自分に責任が発生していないということは、フィードバックをする相手にも同様に責任がありません。人は誰だって、嫌われたくはないですから、仮に不満があったとしても、「無難な」表現をします。

話を戻すと、「仕事で自分と関わったことのある人」と「プライベートで仲の良い友だちに聞いてみる」というのは、フィードバックをもらうのに慣れるというプロセスです。

フィードバックをもらうことに慣れれば、そのうち、自分にとって耳の痛いことでも進んで聞いてみようかという気持ちになります。そして、良い点も改善点も含めて、フィードバックをもらっていくことがうまくなっていき、それを通じて、本音のコメントを引き出しながら、自分の強みや立ち位置というものがリアルにわかってくるのです。

フィードバックをもらう際に、「ネガティブなことであっても耳を傾けよう」という姿勢は重要ですが、別に、自分の心が痛むような辛辣な言葉をわざわざ求めにいく必要はありません。あくまでも、「オープンに、人からのフィードバックを受け入れる」というオーラが自然とにじみ出ることにより、よりリアリティのあるコメントをもらう回数が増えていくということです。

基本的には、課題や弱みよりも、「強み」に関するフィードバックを集めていきましょう。そのうえで、はじめの一歩においては、安心してコミュニケーションできる相手に聞いていきましょう。

そして、フィードバックをもらうときに、具体的な場面をセットで聞いておけば、そこには確かさが宿ります。それが根拠の伴う自信になります。

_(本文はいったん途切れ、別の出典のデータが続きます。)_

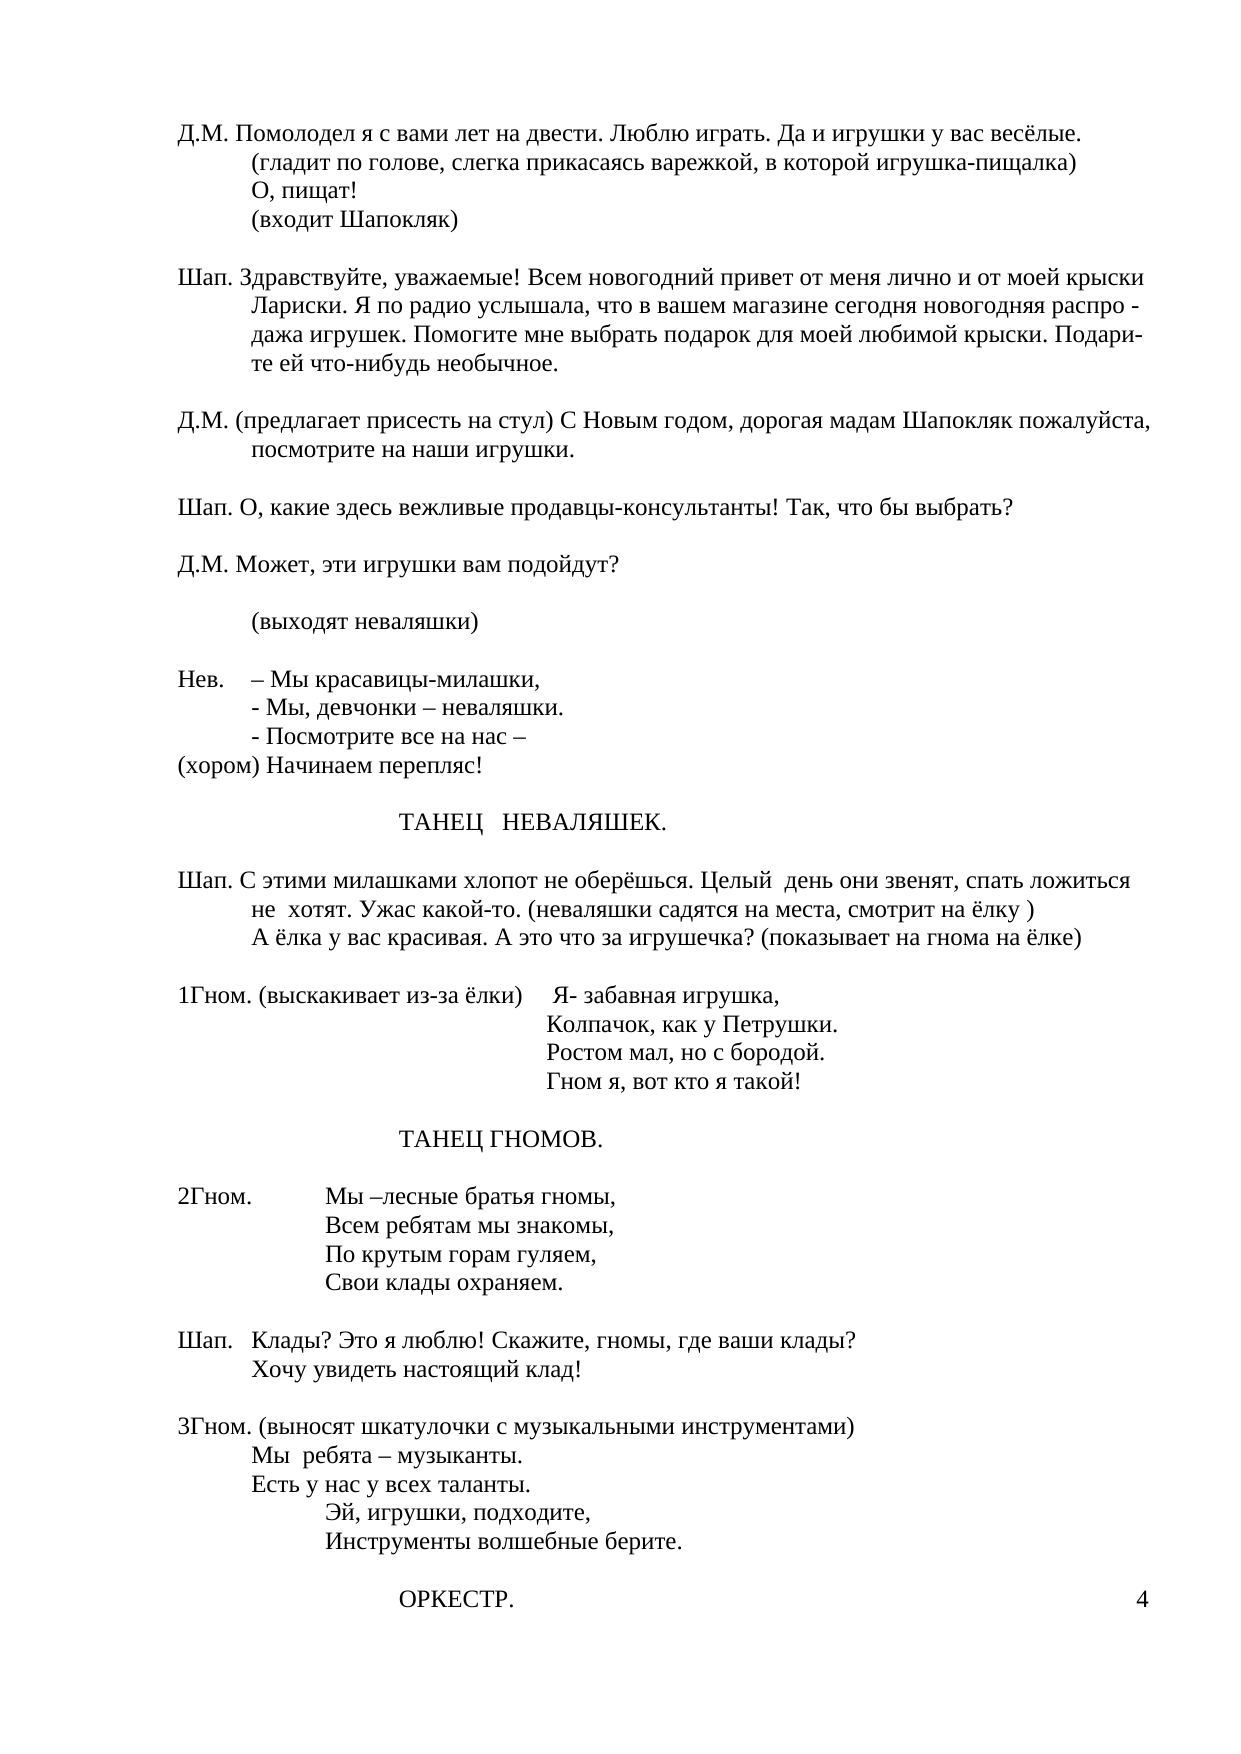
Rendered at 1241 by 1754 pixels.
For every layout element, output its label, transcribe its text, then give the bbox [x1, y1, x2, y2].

text Д.М. (предлагает присесть на стул) С Новым годом, дорогая мадам Шапокляк пожалуйста, [177, 406, 1152, 434]
text (гладит по голове, слегка прикасаясь варежкой, в которой игрушка-пищалка) [177, 147, 1152, 176]
text Шап. С этими милашками хлопот не оберёшься. Целый день они звенят, спать ложиться [177, 865, 1152, 894]
text 1Гном. (выскакивает из-за ёлки) Я- забавная игрушка, [177, 980, 1152, 1009]
text ТАНЕЦ НЕВАЛЯШЕК. [177, 807, 1152, 836]
text Ростом мал, но с бородой. [177, 1037, 1152, 1066]
text Шап. Здравствуйте, уважаемые! Всем новогодний привет от меня лично и от моей крыски Лариски. Я по радио услышала, что в вашем магазине сегодня новогодняя распро - [177, 262, 1152, 319]
text - Мы, девчонки – неваляшки. [177, 692, 1152, 721]
text - Посмотрите все на нас – [177, 721, 1152, 750]
text Д.М. Помолодел я с вами лет на двести. Люблю играть. Да и игрушки у вас весёлые. [177, 118, 1152, 147]
text Нев. – Мы красавицы-милашки, [177, 664, 1152, 692]
text Шап. Клады? Это я люблю! Скажите, гномы, где ваши клады? [177, 1325, 1152, 1354]
text Эй, игрушки, подходите, [177, 1497, 1152, 1526]
text Свои клады охраняем. [177, 1267, 1152, 1296]
text О, пищат! [177, 176, 1152, 204]
text Инструменты волшебные берите. [177, 1526, 1152, 1555]
text 2Гном. Мы –лесные братья гномы, [177, 1181, 1152, 1210]
text не хотят. Ужас какой-то. (неваляшки садятся на места, смотрит на ёлку ) [177, 894, 1152, 922]
text Шап. О, какие здесь вежливые продавцы-консультанты! Так, что бы выбрать? [177, 492, 1152, 521]
text Д.М. Может, эти игрушки вам подойдут? [177, 549, 1152, 577]
text Есть у нас у всех таланты. [177, 1469, 1152, 1497]
text А ёлка у вас красивая. А это что за игрушечка? (показывает на гнома на ёлке) [177, 922, 1152, 951]
text те ей что-нибудь необычное. [177, 348, 1152, 377]
text посмотрите на наши игрушки. [177, 434, 1152, 463]
text Колпачок, как у Петрушки. [177, 1009, 1152, 1037]
text Всем ребятам мы знакомы, [177, 1210, 1152, 1239]
text ТАНЕЦ ГНОМОВ. [177, 1124, 1152, 1152]
text Гном я, вот кто я такой! [177, 1066, 1152, 1095]
text По крутым горам гуляем, [177, 1239, 1152, 1267]
text 3Гном. (выносят шкатулочки с музыкальными инструментами) [177, 1411, 1152, 1440]
text (хором) Начинаем перепляс! [177, 750, 1152, 779]
text ОРКЕСТР. 4 [177, 1584, 1152, 1612]
text (входит Шапокляк) [177, 204, 1152, 233]
text Хочу увидеть настоящий клад! [177, 1354, 1152, 1382]
text Мы ребята – музыканты. [177, 1440, 1152, 1469]
text дажа игрушек. Помогите мне выбрать подарок для моей любимой крыски. Подари- [177, 319, 1152, 348]
text (выходят неваляшки) [177, 606, 1152, 635]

本業外の活動へ踏み出すときに、自分が根拠の伴った自信を持っているかどうかは大きなポイントです。

キャリアアップのために、空いた時間で勉強をするのもいいですが、「どちらの方向に向かって努力するか」を考えたときに、自分の強みや位置をまずは把握していきましょう。

そこで初めて、向かっていく方向性がはっきりするのです。